Приближался и столь долгожданный момент встречи Марии с королевой. С волнением в груди поднялась Мария по парадной лестнице Лувра и выслушала доклад о ее визите незнакомым ей придворным. Милый Ла Порт после освобождения из Бастилии тут же уехал к себе в провинцию, как и Мария де Отфор. В покоях регентши, как и в былые времена, она встретила мадам де Сенесей с приветливой улыбкой на устах, и не скрыла своего удивления, увидев мадам де Мотвиль, бывшую некогда просто Франсуазой Берто – девчушкой, в семь своих лет болтавшей с Анной Австрийской по-испански, а затем отправленной вместе со своей матушкой, ближайшей из придворных дам, в ссылку. И вот уже Мария разметала в глубоком реверансе свое красное с золотом платье у ног Анны Австрийской, которая в своем строгом траурном облачении, в знаменитых своих жемчугах являла свое возросшее величие. Ее и без того тонкие губы поджались еще больше при виде ослепительного наряда старой подруги. И если Мария совершенно естественно выбрала его в память о счастливых часах минувшей поры, то испанка восприняла его как напоминание о минувших безрассудствах. Однако встретила она Марию улыбкой:
– Вот и вы, герцогиня! Давно не имела я удовольствия видеть вас!
– Десять лет, мадам, которые показались мне целой вечностью, но никак не отразились на Вашем Величестве!

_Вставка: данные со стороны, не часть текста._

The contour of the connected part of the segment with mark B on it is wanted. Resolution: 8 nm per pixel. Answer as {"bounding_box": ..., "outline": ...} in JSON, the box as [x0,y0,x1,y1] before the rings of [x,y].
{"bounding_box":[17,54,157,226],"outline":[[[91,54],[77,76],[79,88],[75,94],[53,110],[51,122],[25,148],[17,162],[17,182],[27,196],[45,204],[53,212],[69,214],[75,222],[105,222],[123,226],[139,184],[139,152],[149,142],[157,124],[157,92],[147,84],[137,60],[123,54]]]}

Она лгала. Анна Австрийская изменилась: остался прежним нежный цвет лица, прекрасные руки и те же зеленые глаза, но сама она потяжелела, в ее движениях не стало изящества. Изумленной Марии показалось, что в новой Анне она обнаруживает смутное сходство с Марией Медичи. Возникло безумное желание схватить королеву за плечи и как следует встряхнуть, чтобы слетела с нее ставшая между ними нежданным препятствием холодность. Хотелось крикнуть: «Очнитесь, Анна, это же я, Мария, ваша козочка! Вы что же, не узнаете меня?»